— start Document section —

9 tc The MT reads בֵּינֵיהֶם (bÿnehem, “in them” = “in their midst”). The BHS editors suggest that this is a textual corruption for בְּעֵינֵיהֶם (beenehem, “in their eyes” = “in their view”). The ע (ayin) might have dropped out due to orthographic confusion.

tn Or “in their eyes.” See the preceding tc note.

10 tn Heb “my eyes are spent” or “my eyes fail.” The verb כָּלָה (kalah) is used of eyes exhausted by weeping (Job 11:20; 17:5; Ps 69:4; Jer 14:6; 4:17), and means either “to be spent” (BDB 477 s.v. 2.b) or “to fail” (HALOT 477 s.v. 6). It means to have used up all one’s tears or to have worn out the eyes because of so much crying. It is rendered variously: “my eyes fail” (KJV, NIV), “my eyes are spent” (RSV, NRSV, NASB, NJPS), “my eyes are worn out” (TEV), and “my eyes are red” (CEV).

— end Document section —
— start Information given —

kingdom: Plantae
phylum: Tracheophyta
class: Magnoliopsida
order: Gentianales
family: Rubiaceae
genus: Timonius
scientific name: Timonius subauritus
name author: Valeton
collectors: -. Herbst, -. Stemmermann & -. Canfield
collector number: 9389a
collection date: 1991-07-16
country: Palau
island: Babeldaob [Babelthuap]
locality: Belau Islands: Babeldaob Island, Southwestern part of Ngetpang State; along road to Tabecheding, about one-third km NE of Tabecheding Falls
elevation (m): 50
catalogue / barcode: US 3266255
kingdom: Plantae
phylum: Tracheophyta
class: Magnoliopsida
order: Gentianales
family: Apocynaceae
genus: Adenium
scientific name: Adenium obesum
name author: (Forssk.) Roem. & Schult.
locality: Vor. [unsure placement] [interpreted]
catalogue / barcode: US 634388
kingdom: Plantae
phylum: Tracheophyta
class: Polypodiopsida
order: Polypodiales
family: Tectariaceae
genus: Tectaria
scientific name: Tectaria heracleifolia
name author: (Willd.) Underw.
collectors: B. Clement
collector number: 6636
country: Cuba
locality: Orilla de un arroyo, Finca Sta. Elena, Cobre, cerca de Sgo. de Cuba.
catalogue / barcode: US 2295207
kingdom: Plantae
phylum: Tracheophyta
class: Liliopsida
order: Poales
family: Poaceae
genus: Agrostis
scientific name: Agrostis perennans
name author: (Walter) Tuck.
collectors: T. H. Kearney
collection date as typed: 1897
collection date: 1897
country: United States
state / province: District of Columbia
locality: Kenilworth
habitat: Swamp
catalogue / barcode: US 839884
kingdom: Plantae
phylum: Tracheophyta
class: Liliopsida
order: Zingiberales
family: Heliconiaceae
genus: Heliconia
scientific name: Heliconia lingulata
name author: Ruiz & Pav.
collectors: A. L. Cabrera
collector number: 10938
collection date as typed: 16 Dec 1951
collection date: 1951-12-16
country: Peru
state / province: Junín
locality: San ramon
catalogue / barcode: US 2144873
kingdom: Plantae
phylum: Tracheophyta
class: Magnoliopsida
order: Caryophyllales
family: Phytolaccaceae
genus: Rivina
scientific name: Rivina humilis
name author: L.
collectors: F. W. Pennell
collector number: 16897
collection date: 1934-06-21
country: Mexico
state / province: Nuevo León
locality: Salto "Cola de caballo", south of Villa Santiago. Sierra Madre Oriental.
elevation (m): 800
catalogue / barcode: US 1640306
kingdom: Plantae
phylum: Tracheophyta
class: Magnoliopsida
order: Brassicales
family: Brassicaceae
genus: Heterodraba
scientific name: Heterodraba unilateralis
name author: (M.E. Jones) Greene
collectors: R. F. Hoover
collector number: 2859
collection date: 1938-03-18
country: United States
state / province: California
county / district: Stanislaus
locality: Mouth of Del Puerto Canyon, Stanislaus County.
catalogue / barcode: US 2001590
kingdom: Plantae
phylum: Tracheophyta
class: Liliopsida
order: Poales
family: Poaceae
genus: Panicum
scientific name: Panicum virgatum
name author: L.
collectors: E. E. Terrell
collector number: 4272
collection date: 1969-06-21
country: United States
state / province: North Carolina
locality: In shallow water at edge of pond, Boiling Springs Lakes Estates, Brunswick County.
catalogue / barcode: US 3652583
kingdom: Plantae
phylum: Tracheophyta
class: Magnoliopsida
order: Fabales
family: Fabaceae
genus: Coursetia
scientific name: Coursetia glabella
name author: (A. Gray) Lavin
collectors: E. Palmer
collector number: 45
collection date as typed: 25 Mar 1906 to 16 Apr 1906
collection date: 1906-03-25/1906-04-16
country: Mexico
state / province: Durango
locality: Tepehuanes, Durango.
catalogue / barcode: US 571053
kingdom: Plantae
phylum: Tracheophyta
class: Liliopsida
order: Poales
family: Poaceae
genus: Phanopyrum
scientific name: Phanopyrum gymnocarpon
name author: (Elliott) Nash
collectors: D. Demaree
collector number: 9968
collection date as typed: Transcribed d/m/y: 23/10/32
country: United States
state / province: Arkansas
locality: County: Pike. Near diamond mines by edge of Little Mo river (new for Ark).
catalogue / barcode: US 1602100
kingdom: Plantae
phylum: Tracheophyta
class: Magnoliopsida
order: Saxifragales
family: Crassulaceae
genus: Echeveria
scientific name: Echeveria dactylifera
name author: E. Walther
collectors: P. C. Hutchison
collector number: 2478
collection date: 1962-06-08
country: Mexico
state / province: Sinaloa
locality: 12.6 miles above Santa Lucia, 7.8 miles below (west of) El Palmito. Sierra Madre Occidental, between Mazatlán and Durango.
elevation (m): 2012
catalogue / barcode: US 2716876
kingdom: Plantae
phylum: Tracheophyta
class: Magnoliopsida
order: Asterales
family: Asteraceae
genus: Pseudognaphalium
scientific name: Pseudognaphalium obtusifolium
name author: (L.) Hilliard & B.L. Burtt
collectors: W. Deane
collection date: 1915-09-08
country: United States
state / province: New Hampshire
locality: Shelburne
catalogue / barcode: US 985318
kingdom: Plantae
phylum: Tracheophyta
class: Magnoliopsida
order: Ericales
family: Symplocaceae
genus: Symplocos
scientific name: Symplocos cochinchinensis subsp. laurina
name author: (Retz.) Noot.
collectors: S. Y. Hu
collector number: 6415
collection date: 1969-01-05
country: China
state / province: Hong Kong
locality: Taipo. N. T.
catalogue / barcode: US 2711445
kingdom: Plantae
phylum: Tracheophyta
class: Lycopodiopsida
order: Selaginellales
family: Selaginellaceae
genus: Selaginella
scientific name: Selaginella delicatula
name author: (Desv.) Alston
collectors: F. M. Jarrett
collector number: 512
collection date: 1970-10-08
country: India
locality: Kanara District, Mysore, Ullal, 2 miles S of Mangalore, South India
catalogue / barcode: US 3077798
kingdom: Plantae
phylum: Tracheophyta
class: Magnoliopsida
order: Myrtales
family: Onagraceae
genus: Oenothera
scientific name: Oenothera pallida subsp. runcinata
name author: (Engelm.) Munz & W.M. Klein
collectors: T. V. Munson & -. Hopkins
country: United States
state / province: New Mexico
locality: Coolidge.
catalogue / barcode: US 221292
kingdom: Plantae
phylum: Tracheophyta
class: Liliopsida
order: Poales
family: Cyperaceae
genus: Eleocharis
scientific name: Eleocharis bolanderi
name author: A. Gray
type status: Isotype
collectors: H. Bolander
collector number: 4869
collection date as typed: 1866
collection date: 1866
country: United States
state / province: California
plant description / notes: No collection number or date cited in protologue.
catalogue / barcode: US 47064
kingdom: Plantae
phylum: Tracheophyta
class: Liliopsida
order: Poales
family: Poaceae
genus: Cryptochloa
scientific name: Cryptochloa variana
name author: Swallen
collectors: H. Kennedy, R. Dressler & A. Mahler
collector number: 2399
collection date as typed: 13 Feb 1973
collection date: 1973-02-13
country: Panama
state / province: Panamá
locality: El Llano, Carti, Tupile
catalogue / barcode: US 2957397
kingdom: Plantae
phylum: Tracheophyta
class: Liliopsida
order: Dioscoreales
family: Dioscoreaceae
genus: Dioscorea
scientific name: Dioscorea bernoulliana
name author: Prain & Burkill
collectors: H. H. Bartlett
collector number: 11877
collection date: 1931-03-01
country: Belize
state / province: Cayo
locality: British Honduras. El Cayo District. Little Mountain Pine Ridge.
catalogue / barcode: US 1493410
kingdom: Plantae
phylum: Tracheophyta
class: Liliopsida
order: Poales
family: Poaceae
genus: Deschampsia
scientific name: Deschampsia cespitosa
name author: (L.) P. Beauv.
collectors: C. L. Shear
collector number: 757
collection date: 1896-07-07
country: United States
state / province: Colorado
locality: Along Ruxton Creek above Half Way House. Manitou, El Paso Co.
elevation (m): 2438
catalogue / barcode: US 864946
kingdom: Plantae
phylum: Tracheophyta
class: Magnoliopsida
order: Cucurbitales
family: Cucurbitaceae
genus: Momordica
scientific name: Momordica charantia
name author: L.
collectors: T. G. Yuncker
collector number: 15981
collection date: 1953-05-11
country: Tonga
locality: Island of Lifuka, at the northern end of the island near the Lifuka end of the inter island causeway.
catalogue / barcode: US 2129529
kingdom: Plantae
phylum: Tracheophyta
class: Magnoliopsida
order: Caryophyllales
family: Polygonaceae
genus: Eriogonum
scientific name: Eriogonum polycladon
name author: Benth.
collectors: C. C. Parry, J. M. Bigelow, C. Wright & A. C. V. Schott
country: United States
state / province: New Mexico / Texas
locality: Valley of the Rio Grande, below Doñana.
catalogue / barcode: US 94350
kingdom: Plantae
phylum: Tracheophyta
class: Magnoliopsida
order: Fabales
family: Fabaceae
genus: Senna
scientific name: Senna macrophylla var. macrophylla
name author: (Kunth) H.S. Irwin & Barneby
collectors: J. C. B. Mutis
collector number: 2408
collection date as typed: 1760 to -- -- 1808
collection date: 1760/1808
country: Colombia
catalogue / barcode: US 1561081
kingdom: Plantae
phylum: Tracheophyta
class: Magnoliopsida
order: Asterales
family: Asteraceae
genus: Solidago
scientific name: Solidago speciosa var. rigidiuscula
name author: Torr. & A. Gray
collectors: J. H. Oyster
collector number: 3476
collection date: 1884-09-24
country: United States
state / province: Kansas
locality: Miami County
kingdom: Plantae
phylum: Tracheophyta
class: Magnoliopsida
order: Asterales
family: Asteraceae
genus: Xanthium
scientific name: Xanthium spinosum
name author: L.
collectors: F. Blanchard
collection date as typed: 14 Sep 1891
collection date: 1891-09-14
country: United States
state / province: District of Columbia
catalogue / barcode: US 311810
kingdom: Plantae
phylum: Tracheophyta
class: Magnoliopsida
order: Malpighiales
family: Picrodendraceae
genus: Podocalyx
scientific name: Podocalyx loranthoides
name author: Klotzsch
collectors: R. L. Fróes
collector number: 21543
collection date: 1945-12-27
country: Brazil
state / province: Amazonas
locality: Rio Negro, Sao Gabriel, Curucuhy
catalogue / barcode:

— end Information given —

- To be done: Reproduce the translation notes between "9 tc The MT" and "to orthographic confusion.", inclusive, renaming "textual corruption" to "scribal error" throughout. The records are not needed for anything here.

- Exercise result:
9 tc The MT reads בֵּינֵיהֶם (bÿnehem, “in them” = “in their midst”). The BHS editors suggest that this is a scribal error for בְּעֵינֵיהֶם (beenehem, “in their eyes” = “in their view”). The ע (ayin) might have dropped out due to orthographic confusion.